* TEXTE D'ÉTUDE
=====
A Prague, les marchands ambulants se sont remis à vendre des statuettes du Golem, censé protéger contre les calamités, jadis contre l’antisémitisme.
14 juillet 2009
Tous les samedis, sur Union Square se retrouvent trois ou quatre habitués. Le cable car remonte la rue Powell dans un grincement bucolique, il longe le restaurant Michael Mina, deux étoiles au Michelin et caresse les anciens magasins Disney aux vitres couvertes de poussière. Le lieu n’a rien d’un square. Aux trois autres extrémités, il est délimité par la galerie Weinstein qui vend des toiles de Marc Chagall, par Neiman Marcus, une sorte de Faubourg Saint Honoré vertical, et la Nike Town. La place ne s’appelle pas Union Square parce que tout le monde s’y rassemble pour mendier ou consommer ; mais parce que pendant la guerre de Sécession, c’était le point de ralliement des partisans de Lincoln. Une colonne corinthienne s’élève au centre du rectangle en ciment tiré à quatre cœurs. Elle fut érigée en l’honneur du général Dewey qui coula tant de navires pendant la Guerre Hispano-Américaine de 1898 que l’Espagne perdit d’abord les Philippines puis Cuba. La Victoire verte ailée avec son trident a été fondue à l’effigie d’une héritière du sucre et inaugurée par Roosevelt, Théodore, celui qui a donné son nom à un ours en peluche. Elle marche vers Tiffany‘s et tourne le dos à Macy’s, sur le boulevard de Geary, là où chaque semaine s’installent les 4 amis.
Entre les distributeurs à la criée de l’Examiner et le stand de bretzels, avec les mendiants attrape-touriste en retrait, ils déplient leurs chaises, disposent des livres en terrasse sur la petite table de camping. Les gens se pressent sur le trottoir, les bras chargés de sacs en papier aux couleurs rieuses. Est-ce les dents blanches de la dame, les ouvrages de science-fiction ou la pancarte qui dit « tests de stress gratuits » ? Quelqu’un s’est assis. Il est pâle, cause ou conséquence de cette aiguille qui vire au rouge.
La Fed a publié le 4 mai le résultat des épreuves d’effort qu’il avait faites subir à 19 de ses plus grandes banques. D’aucuns ont pu critiquer la modèle choisi d’oscillographe mais de ce côté-ci de l’Atlantique, tous s’accordent à dire que l’ignorance est un blizzard qui ne conjure pas les infarctus. Si nous voulons un jour pouvoir renouer avec la croissance, et il n’y a pas de croissance sans demande mais non plus sans tuyauterie intertemporelle du capital, certaines banques doivent arrêter de fumer, perdre du poids, manger sain et recevoir une greffe de capital.
L’idée que les organismes financiers européens soient soumis à des tests de stress fait se raidir les gouvernements. « Quoi, tout le monde a ses problèmes, mêlez-vous des vôtres ! » semblent-ils dire en retirant la main.
=====
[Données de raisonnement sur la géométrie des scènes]
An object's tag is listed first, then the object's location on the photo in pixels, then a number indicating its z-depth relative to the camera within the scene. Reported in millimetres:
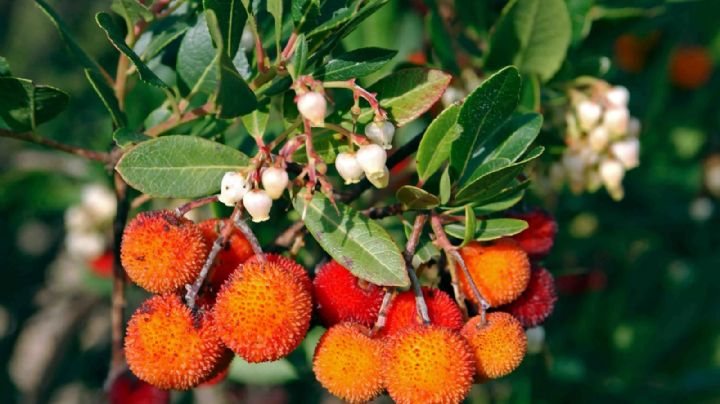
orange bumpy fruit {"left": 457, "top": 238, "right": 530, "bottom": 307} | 295
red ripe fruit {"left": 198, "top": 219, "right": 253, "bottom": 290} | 294
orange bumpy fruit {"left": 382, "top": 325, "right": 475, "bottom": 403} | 274
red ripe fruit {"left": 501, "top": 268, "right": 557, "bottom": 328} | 309
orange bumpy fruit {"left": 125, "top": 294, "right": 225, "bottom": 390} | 278
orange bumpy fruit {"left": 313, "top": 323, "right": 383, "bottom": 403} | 281
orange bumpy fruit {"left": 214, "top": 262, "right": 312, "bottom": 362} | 274
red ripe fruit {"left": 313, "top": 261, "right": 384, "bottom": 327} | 291
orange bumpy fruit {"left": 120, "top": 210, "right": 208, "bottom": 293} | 281
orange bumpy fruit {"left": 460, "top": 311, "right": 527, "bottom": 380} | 285
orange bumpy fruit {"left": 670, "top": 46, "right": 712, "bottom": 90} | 524
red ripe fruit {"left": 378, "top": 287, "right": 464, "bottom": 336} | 290
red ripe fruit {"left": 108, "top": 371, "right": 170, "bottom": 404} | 350
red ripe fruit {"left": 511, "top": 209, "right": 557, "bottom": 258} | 316
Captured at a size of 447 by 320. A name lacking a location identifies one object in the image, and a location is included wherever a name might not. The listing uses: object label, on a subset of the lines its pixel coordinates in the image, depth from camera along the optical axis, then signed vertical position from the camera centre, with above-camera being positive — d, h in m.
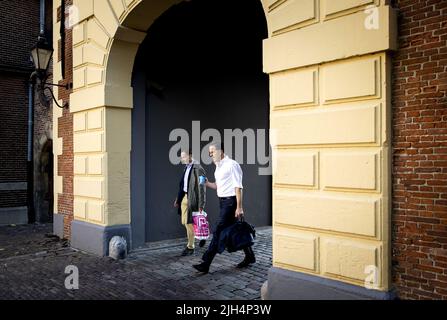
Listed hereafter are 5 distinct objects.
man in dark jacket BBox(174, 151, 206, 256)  7.23 -0.63
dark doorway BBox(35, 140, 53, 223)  12.94 -0.80
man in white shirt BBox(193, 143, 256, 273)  6.06 -0.52
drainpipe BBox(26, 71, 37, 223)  12.87 +0.01
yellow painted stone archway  3.86 +0.25
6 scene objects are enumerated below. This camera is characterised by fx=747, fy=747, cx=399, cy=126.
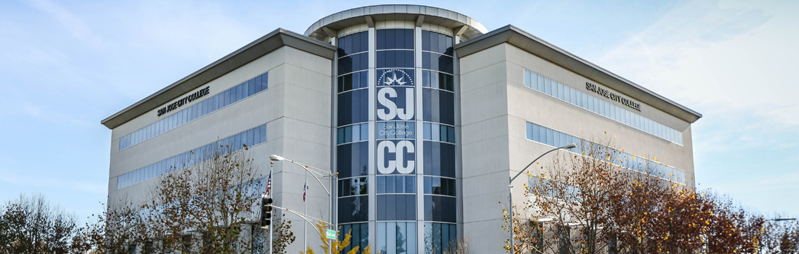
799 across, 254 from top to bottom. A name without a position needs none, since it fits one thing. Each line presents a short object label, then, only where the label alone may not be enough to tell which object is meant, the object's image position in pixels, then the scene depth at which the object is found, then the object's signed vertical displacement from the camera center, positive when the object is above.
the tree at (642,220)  39.78 +1.58
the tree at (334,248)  37.78 +0.16
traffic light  31.12 +1.60
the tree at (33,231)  65.75 +1.94
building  52.88 +10.12
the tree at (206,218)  44.44 +2.25
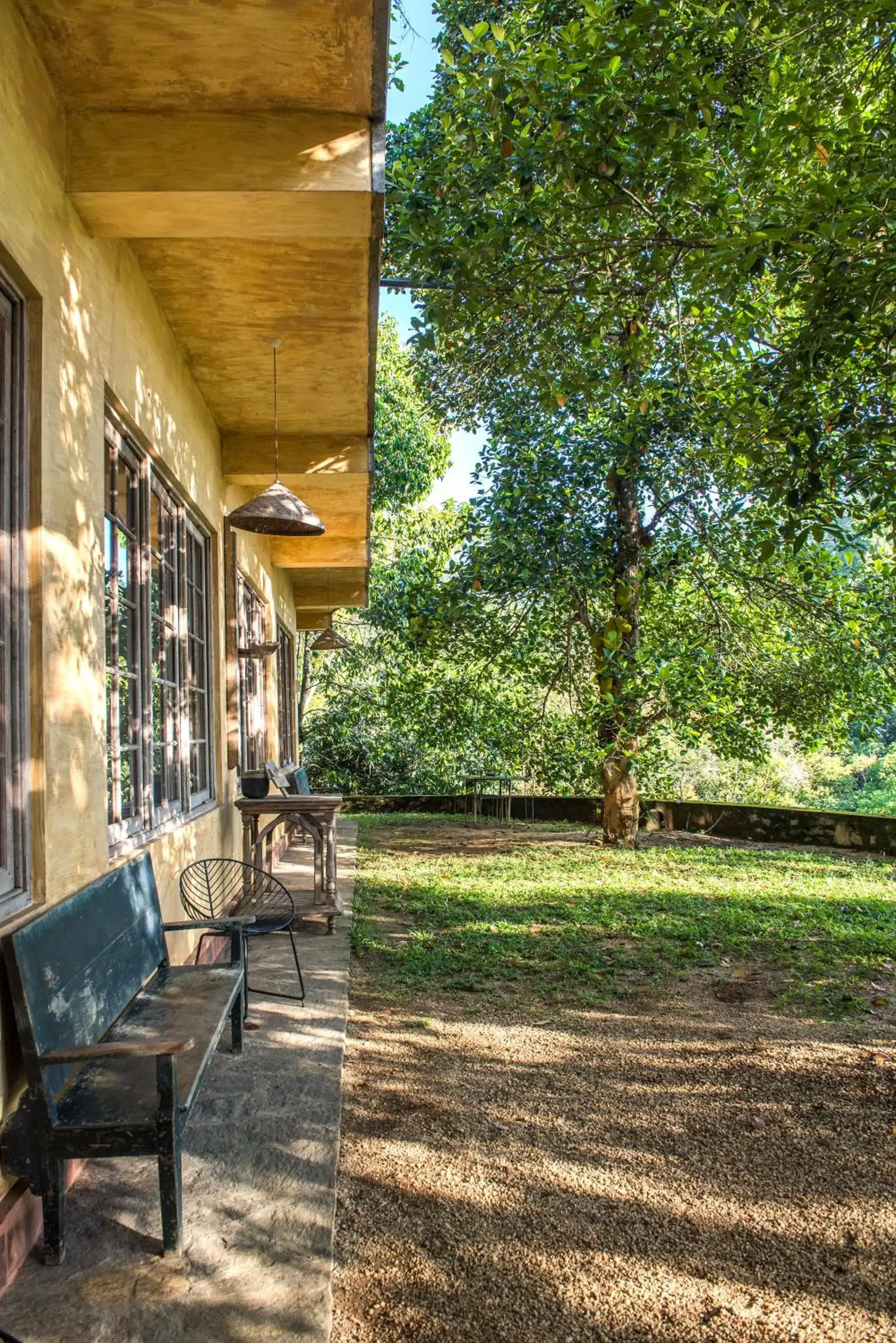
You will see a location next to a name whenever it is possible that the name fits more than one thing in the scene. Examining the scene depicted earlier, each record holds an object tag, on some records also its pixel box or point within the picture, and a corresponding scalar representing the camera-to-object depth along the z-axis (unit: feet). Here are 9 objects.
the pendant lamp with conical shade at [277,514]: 18.54
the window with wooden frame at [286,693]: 43.39
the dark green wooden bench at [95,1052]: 8.55
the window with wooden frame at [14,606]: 9.59
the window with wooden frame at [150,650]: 14.43
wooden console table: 22.61
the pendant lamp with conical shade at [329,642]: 43.11
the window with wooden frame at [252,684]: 28.55
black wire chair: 17.10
=====
* TÂCHE 1
Recopiez le passage du texte sur Union Square qui s'ouvre sur les mots contenant « La Fed a publié » et se referme sur « greffe de capital. ».
* TÂCHE 2
Relevez toutes les personnes désignées par leur nom dans le texte sur Union Square, en laissant de côté les noms de commerces.
* TÂCHE 3
Poursuivez le texte sur Union Square après sa dernière phrase.
La liste provient d'une autre source que le texte sur Union Square.

* RÉPONSE 1
La Fed a publié le 4 mai le résultat des épreuves d’effort qu’il avait faites subir à 19 de ses plus grandes banques. D’aucuns ont pu critiquer la modèle choisi d’oscillographe mais de ce côté-ci de l’Atlantique, tous s’accordent à dire que l’ignorance est un blizzard qui ne conjure pas les infarctus. Si nous voulons un jour pouvoir renouer avec la croissance, et il n’y a pas de croissance sans demande mais non plus sans tuyauterie intertemporelle du capital, certaines banques doivent arrêter de fumer, perdre du poids, manger sain et recevoir une greffe de capital.

* RÉPONSE 2
Marc Chagall, Lincoln, le général Dewey, Théodore Roosevelt

* RÉPONSE 3
Il ne suffit pas de remballer sa transparence qui rime avec arrogance et avec panique pour dissiper le malaise. Les banques européennes ont de quoi être stressées et les problèmes n’ont pas été inventés sur les faux appareils de l’Eglise de Scientologie.
Le fonds monétaire international estimait le 7 avril que les banques européennes devraient provisionner ou lever des capitaux à hauteur de 600 milliards de $ pour faire face aux pertes de 2009 et 2010 et reconstituer leurs fonds propres ; contre 275 milliards de $ pour les banques américaines.
Vous vous demandez peut-être pourquoi je reviens toujours au problème des banques. Ce n’est pas de l’indifférence vis-à-vis des victimes du tsunami financier, ou de la compassion envers les banquiers qui nous ont jetés dans le précipice après qu’ils aient demandé aux autorités d’enlever les barrières. C’est du pragmatisme. Voulons-nous d’une décade perdue à la japonaise ou d’une sortie de crise proche ?
Dominique Strauss Kahn, le patron du Fonds Monétaire International disait le 8 juin 2009 à Montréal, lors d’un sommet économique international des Amériques : « On ne s’en sort jamais tant qu’on n’a pas fait le ménage » (‘You never recover until the cleansing’). Mervyn King, le gouverneur de la banque d’Angleterre n’en disconvient pas puisqu’ il déclare que les problèmes bancaires vont rendre « l’échappée de l’économie de la récession longue, difficile, violente » (‘long, hard, slog’).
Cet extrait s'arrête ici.